Luca Guadagnino es un director cruzado entre el formalismo más decorativo y una serie de cualidades entrópicas que debilitan la precisión del control en la puesta en escena, pero aquí encuentra un vehículo para volcarse más directamente hacia la inestabilidad gracias a la conversión de la prosa de William S. Burroughs en materia audiovisual. De ese modo, lo indeterminado predomina por sobre el clasicismo. Algo de la narrativa de sus filmes se diluye en la prolongación insistente, en ese sentido de esparcimiento de obras como Llámame por tu nombre (2017) o Hasta los huesos (2022), por entrar en pasajes inclinados a lo reiterativo. Por otro lado, en su retrato autoficcional de las andadas del novelista de la obra original en sus aventuras entre bares gays mexicanos en los cincuenta, Queer se apropia de esa tendencia divagadora y la amplifica en su reconocimiento; recorre el embriagamiento y dopamiento desencarnados con imágenes artificiales que nos invaden con su mirada exótica y erótica. Al ritmo que William Lee (Daniel Craig) trastabilla entre pasos cruzados y deambula por una ciudad a la que no pertenece, la visualidad proyecta la inestabilidad del personaje; es un movimiento errático que, aun preservando ciertos vectores para mantener la unidad conceptual, dilapida la direccionalidad del relato.
La capitulación errante de la novela sirve de recipiente para los afectos: el protagonista se involucra con Eugene Allerton (Drew Starkey) en una afección expresada como un circo del que busca que él sea espectador. Hay algo tan enternecedor como humillante en esas conductas con las que Craig empapa a su personaje. La cámara de Mukdeeprom se enamora del intérprete, volcado entre la risa tímida y el abrazo desesperado, con el puño en el bolsillo y el cigarro a toda hora. Ese arrojamiento bordea lo autodestructivo: Lee quiere hablar con Allerton sin enunciar ni una palabra para acceder a una conexión tan profunda que pueda darse telepáticamente.
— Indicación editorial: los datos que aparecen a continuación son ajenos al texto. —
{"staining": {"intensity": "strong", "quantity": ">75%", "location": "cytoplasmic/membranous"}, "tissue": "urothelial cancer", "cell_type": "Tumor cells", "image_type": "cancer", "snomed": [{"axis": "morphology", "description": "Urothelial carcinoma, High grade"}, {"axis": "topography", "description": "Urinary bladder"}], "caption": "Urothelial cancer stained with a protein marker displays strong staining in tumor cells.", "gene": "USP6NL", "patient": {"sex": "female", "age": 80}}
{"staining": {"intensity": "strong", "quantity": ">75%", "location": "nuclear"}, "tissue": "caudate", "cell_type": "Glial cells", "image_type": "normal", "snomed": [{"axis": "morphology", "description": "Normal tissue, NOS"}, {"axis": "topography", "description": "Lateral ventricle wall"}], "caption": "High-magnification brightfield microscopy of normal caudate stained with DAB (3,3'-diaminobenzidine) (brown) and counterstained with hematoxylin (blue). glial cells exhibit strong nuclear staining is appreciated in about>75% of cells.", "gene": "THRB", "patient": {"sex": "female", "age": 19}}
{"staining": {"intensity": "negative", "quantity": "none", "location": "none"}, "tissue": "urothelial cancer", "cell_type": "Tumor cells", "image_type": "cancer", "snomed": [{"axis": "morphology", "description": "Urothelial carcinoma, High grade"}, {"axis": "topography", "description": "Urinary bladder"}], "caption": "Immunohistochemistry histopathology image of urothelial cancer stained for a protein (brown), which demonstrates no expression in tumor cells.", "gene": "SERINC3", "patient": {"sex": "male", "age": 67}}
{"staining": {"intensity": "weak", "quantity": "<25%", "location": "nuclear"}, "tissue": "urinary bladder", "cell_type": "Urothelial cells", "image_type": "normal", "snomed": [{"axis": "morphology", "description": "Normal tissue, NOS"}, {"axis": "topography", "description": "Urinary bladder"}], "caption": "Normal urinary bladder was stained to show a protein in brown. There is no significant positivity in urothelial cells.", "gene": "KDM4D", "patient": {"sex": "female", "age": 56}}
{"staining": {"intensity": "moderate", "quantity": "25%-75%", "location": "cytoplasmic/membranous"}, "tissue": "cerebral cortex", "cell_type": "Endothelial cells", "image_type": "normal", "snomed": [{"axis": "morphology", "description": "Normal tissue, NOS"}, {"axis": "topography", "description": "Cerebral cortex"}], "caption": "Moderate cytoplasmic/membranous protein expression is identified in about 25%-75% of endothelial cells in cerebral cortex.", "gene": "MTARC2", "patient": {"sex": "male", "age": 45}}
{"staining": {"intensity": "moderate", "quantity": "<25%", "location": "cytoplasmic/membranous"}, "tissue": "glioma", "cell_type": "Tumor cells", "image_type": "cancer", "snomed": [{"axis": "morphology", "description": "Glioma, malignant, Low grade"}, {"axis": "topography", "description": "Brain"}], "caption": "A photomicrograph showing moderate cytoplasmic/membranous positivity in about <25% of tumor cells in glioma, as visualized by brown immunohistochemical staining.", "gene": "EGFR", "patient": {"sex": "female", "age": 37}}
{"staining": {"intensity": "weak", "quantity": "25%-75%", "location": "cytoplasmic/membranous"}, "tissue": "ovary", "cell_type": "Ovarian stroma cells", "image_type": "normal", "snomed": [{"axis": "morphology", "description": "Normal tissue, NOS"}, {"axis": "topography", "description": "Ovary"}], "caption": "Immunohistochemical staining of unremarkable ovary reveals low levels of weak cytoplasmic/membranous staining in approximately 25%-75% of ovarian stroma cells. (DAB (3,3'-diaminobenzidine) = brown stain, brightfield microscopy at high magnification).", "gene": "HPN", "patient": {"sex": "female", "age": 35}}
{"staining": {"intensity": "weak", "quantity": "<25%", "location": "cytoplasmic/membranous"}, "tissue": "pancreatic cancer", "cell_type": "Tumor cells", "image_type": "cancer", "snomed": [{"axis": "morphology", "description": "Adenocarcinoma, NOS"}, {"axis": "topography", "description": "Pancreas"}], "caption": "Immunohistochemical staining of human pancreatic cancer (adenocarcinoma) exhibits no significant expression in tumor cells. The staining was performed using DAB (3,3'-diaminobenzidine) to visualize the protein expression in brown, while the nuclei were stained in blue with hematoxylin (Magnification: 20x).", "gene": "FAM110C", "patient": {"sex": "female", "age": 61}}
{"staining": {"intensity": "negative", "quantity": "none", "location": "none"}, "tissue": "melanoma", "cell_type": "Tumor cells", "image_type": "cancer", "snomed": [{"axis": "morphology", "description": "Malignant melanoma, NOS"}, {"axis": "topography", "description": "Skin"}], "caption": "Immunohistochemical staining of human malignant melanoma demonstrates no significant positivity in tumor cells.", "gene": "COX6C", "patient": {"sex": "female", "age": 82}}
De ahí que invita al otro a consumir yagé, esa droga tan preciada entre las potencias mundiales en la ebullición de la Guerra Fría, y ambos, esa pareja indecisa, viajan para encontrarla en Ecuador.
En ese costado más sórdido de las imágenes literarias del libro de Burroughs aparece la tensión que caracteriza la filmografía del italiano, oscilando entre la violencia –que varias veces peca de no ser tan intensa– y la ternura –que a veces genera la impresión de una postal–. En la película Queer, esa dialéctica encuentra una mayor visceralidad; aun cuando Guadagnino tiende más a la ternura que el estadounidense, muestra esa desolación taladrante que hierve la sangre de un alma perdida, para la que el hedonismo es un intento de escape y un modo de calmar los miedos de un espíritu que suda y tiembla por la erosión de sus sentidos vitales, atrapado en ese hoyo del que no puede escapar. Así, logra narrar el fracaso de Lee por compensar su autoestima a través de la vinculación con el otro, ese brazo transparente que él extiende para tratar de acariciar a un objeto de deseo que, a fin de cuentas, es más una proyección de su mente que un verdadero enamoramiento. No obstante, por mayor que sea su deterioro, Guadagnino no abandona a su personaje; la película lo acompaña y hace que todas las gotas entre pieles cercanas desprendan el mismo deseo que late en sus venas durante esas magnéticas escenas de sexo.
Tal vez la película interesa menos en cuanto se aleja de los bares del distrito federal e incursiona en ese viaje por el yagé, donde se pierde esa convicción extraviada cuando la divagación se vuelve estiramiento. Ante la indisposición para cerrar las ponderaciones filosóficas del argumento, se incurre en el surrealismo como extensión de una impostura del cine de prestigio, un truco aislado que quiebra la narrativa artificialmente para agarrarnos por sorpresa con signos unívocos. El problema es que lo alegórico es un sistema rector que depende, en vez de la intuición y la irracionalidad –como en el surrealismo–, de ciertos terrenos comunes del cine contemporáneo: la división arbitraria por episodios y el salto a la vejez del epílogo responden más a un vicio que a una urgencia afectiva, y esa delgada línea donde lo genuinamente inestable se vuelve calculado es la razón por la que hay algo en el cine de Guadagnino que nunca termina de resultar completo, lleno, total: algo que, como el personaje de Lee, parece buscar una validación a través de un espectáculo forzado.